=== Limb landmark coordinates ===
-------
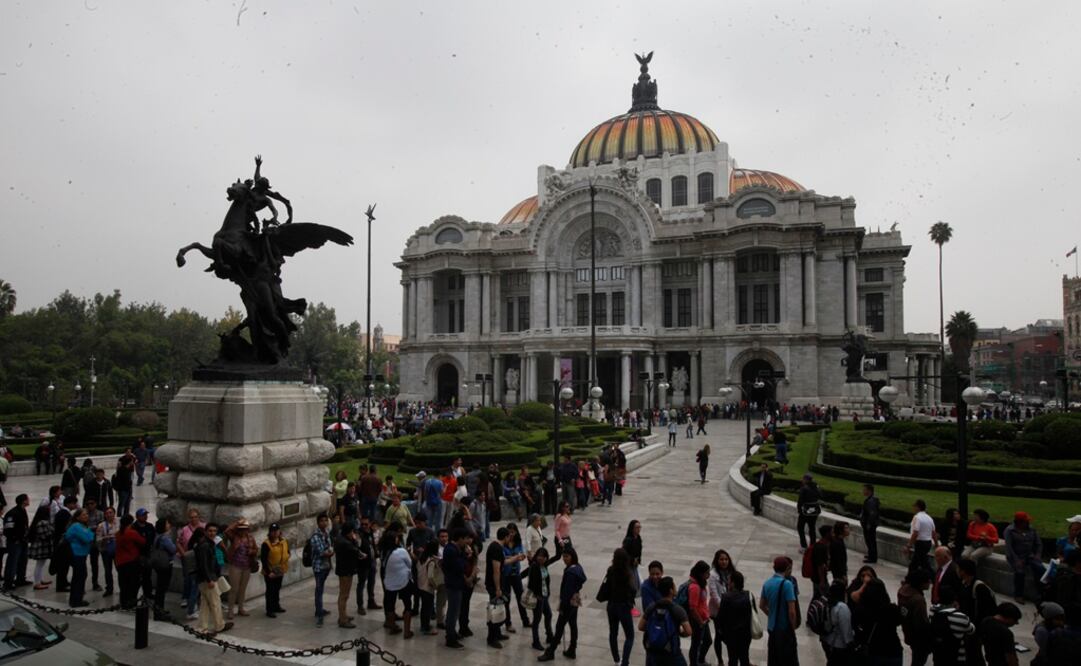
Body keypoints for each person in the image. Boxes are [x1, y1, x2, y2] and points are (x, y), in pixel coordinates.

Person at [538, 546, 586, 661]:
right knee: (573, 624)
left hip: (568, 602)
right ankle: (572, 649)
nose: (564, 559)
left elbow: (566, 592)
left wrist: (563, 606)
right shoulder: (578, 567)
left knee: (559, 627)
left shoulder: (570, 572)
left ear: (572, 556)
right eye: (563, 556)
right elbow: (582, 580)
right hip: (576, 598)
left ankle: (551, 652)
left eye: (567, 556)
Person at [640, 575, 693, 666]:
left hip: (653, 651)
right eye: (674, 586)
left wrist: (655, 631)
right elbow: (688, 631)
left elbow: (641, 626)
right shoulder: (678, 610)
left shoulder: (652, 607)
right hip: (671, 652)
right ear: (671, 591)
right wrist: (677, 631)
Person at [855, 577, 904, 665]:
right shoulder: (891, 609)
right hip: (893, 650)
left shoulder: (862, 609)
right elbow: (900, 620)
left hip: (874, 651)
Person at [194, 522, 232, 635]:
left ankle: (202, 628)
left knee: (205, 604)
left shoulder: (208, 543)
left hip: (206, 578)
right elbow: (203, 565)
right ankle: (219, 625)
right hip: (208, 579)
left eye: (214, 531)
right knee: (215, 602)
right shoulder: (205, 545)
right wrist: (209, 579)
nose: (212, 533)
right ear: (206, 532)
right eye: (210, 531)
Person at [760, 556, 799, 666]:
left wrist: (771, 614)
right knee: (788, 659)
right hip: (784, 628)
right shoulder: (787, 584)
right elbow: (792, 611)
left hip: (772, 627)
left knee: (773, 658)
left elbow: (762, 605)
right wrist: (793, 626)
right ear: (787, 568)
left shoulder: (767, 583)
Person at [602, 547, 638, 666]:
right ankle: (625, 662)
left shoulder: (610, 570)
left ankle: (616, 660)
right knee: (630, 636)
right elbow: (634, 589)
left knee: (613, 633)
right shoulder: (628, 572)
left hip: (611, 605)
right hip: (623, 606)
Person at [1003, 511, 1044, 602]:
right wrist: (1016, 560)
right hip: (1015, 556)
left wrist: (1038, 555)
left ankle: (1041, 593)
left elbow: (1039, 544)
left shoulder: (1032, 530)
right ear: (1019, 522)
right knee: (1020, 572)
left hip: (1029, 555)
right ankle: (1018, 595)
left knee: (1040, 568)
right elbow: (1009, 548)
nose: (1027, 523)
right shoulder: (1009, 530)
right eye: (1025, 521)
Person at [930, 585, 975, 666]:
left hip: (938, 655)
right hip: (956, 657)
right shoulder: (961, 617)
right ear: (954, 600)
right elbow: (971, 630)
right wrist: (957, 609)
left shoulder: (933, 610)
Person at [896, 569, 932, 666]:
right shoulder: (918, 600)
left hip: (908, 632)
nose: (930, 583)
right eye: (928, 581)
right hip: (919, 639)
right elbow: (921, 623)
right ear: (921, 583)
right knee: (919, 661)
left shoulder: (903, 591)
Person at [383, 526, 414, 637]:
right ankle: (407, 631)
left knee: (390, 606)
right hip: (403, 581)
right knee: (407, 605)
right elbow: (410, 564)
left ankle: (392, 627)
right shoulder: (401, 551)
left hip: (389, 583)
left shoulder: (385, 552)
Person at [717, 570, 752, 666]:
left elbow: (721, 617)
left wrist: (721, 631)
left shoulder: (726, 597)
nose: (728, 583)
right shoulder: (748, 595)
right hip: (746, 634)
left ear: (733, 583)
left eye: (729, 580)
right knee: (744, 657)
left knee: (732, 659)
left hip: (731, 635)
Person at [485, 527, 512, 648]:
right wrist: (497, 588)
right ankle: (491, 638)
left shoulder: (497, 547)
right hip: (493, 584)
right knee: (495, 609)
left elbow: (502, 562)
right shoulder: (496, 549)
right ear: (506, 537)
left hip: (495, 583)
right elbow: (496, 570)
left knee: (499, 608)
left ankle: (497, 633)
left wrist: (515, 558)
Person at [442, 528, 469, 649]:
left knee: (454, 610)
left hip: (455, 583)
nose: (467, 542)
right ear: (460, 539)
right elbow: (460, 566)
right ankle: (450, 637)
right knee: (453, 611)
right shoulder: (451, 550)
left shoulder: (452, 548)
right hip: (453, 584)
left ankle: (452, 632)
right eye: (465, 539)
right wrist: (466, 555)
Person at [224, 519, 256, 619]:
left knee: (243, 589)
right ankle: (230, 610)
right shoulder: (234, 537)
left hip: (246, 566)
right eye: (241, 529)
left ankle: (241, 608)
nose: (243, 531)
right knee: (234, 589)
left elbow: (256, 549)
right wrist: (237, 523)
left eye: (245, 529)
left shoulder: (250, 538)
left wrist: (252, 551)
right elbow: (227, 531)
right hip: (235, 565)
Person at [502, 522, 531, 633]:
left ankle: (525, 620)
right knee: (507, 599)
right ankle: (508, 623)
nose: (511, 534)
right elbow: (503, 557)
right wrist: (515, 557)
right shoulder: (503, 543)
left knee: (521, 598)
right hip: (506, 575)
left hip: (516, 574)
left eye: (513, 532)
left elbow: (522, 554)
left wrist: (521, 556)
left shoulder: (518, 542)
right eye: (509, 532)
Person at [176, 508, 204, 619]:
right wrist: (185, 555)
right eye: (192, 517)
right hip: (189, 558)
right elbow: (178, 542)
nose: (194, 519)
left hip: (199, 559)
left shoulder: (204, 527)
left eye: (196, 516)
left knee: (195, 584)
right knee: (188, 579)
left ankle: (194, 601)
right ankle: (186, 599)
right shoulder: (184, 529)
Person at [115, 514, 145, 610]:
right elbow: (143, 541)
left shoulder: (118, 533)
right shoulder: (131, 533)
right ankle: (131, 603)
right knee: (133, 583)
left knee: (123, 584)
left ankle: (123, 602)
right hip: (131, 561)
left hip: (120, 562)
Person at [686, 560, 713, 666]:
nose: (709, 575)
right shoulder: (695, 587)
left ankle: (700, 661)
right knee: (695, 644)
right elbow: (692, 608)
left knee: (707, 641)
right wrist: (700, 622)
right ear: (701, 574)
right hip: (697, 621)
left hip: (703, 619)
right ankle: (694, 663)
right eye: (707, 573)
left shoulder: (700, 584)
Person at [821, 579, 855, 665]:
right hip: (839, 646)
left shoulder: (827, 603)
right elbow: (846, 631)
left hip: (828, 642)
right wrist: (851, 646)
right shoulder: (842, 607)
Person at [527, 546, 555, 650]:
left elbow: (546, 581)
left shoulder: (544, 566)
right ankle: (536, 641)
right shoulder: (534, 567)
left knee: (548, 614)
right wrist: (538, 595)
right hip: (538, 597)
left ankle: (549, 635)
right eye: (539, 556)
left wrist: (547, 593)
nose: (540, 558)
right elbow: (531, 584)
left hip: (544, 596)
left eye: (543, 557)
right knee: (537, 619)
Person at [978, 602, 1022, 666]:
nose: (1016, 623)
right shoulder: (1006, 633)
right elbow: (1010, 659)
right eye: (1015, 620)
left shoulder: (986, 621)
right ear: (1008, 617)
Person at [310, 513, 335, 626]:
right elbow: (321, 552)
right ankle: (319, 614)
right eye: (322, 521)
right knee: (319, 590)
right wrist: (329, 553)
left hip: (326, 566)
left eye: (326, 520)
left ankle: (319, 609)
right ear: (318, 522)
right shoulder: (315, 536)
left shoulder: (326, 533)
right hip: (319, 566)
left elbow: (329, 547)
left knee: (321, 588)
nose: (324, 523)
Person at [259, 523, 289, 618]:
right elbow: (263, 560)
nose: (275, 533)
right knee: (270, 590)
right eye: (273, 531)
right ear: (270, 532)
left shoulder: (283, 541)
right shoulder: (266, 544)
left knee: (277, 588)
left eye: (277, 530)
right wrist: (269, 572)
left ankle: (276, 606)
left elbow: (287, 552)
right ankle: (270, 609)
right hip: (270, 571)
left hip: (280, 569)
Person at [333, 522, 360, 628]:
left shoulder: (341, 539)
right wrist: (355, 540)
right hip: (345, 571)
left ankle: (343, 615)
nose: (353, 534)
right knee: (343, 595)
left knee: (345, 594)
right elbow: (355, 550)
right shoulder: (345, 542)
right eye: (352, 532)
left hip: (345, 569)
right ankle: (342, 619)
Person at [150, 517, 176, 620]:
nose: (169, 525)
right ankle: (159, 612)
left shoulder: (157, 536)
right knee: (162, 589)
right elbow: (173, 549)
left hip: (159, 564)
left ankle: (159, 609)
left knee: (160, 589)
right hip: (165, 564)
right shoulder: (165, 538)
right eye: (167, 523)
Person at [906, 499, 938, 576]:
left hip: (920, 543)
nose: (913, 508)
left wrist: (909, 545)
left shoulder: (917, 517)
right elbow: (933, 533)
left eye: (914, 506)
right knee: (917, 562)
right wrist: (936, 544)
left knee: (923, 564)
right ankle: (911, 578)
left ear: (918, 507)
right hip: (928, 543)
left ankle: (934, 578)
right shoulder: (929, 518)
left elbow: (915, 533)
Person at [355, 516, 378, 613]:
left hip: (372, 561)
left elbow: (372, 544)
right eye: (362, 524)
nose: (364, 526)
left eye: (366, 524)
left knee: (371, 582)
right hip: (363, 563)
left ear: (369, 524)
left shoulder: (370, 532)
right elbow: (358, 546)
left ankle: (371, 601)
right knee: (361, 584)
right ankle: (360, 606)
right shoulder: (358, 534)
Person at [27, 506, 53, 590]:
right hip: (41, 546)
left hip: (41, 546)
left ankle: (40, 580)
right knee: (39, 564)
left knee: (41, 564)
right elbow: (45, 535)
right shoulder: (42, 522)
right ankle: (37, 583)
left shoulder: (38, 522)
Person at [94, 506, 117, 599]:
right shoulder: (101, 525)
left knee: (119, 569)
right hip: (106, 550)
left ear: (114, 513)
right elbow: (97, 540)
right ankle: (109, 588)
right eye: (107, 513)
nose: (109, 515)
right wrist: (105, 538)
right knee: (108, 570)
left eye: (110, 512)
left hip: (117, 550)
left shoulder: (118, 522)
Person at [797, 474, 822, 551]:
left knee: (800, 527)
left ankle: (804, 546)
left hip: (805, 512)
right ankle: (812, 546)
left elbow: (800, 501)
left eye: (803, 479)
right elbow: (820, 495)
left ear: (806, 480)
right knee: (812, 529)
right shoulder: (816, 487)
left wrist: (799, 510)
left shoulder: (804, 488)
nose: (802, 480)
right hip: (814, 511)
-------
=== What the task requires ===
Begin with the line above that has "right shoulder: (401, 551)" and continue through the line that has "left ear: (733, 583)", setting each one down exactly. Stop there.

=== Response for this exercise ===
right shoulder: (401, 551)
left hip: (389, 583)
left shoulder: (385, 552)
Person at [717, 570, 752, 666]:
left elbow: (721, 617)
left wrist: (721, 631)
left shoulder: (726, 597)
nose: (728, 583)
right shoulder: (748, 595)
right hip: (746, 634)
left ear: (733, 583)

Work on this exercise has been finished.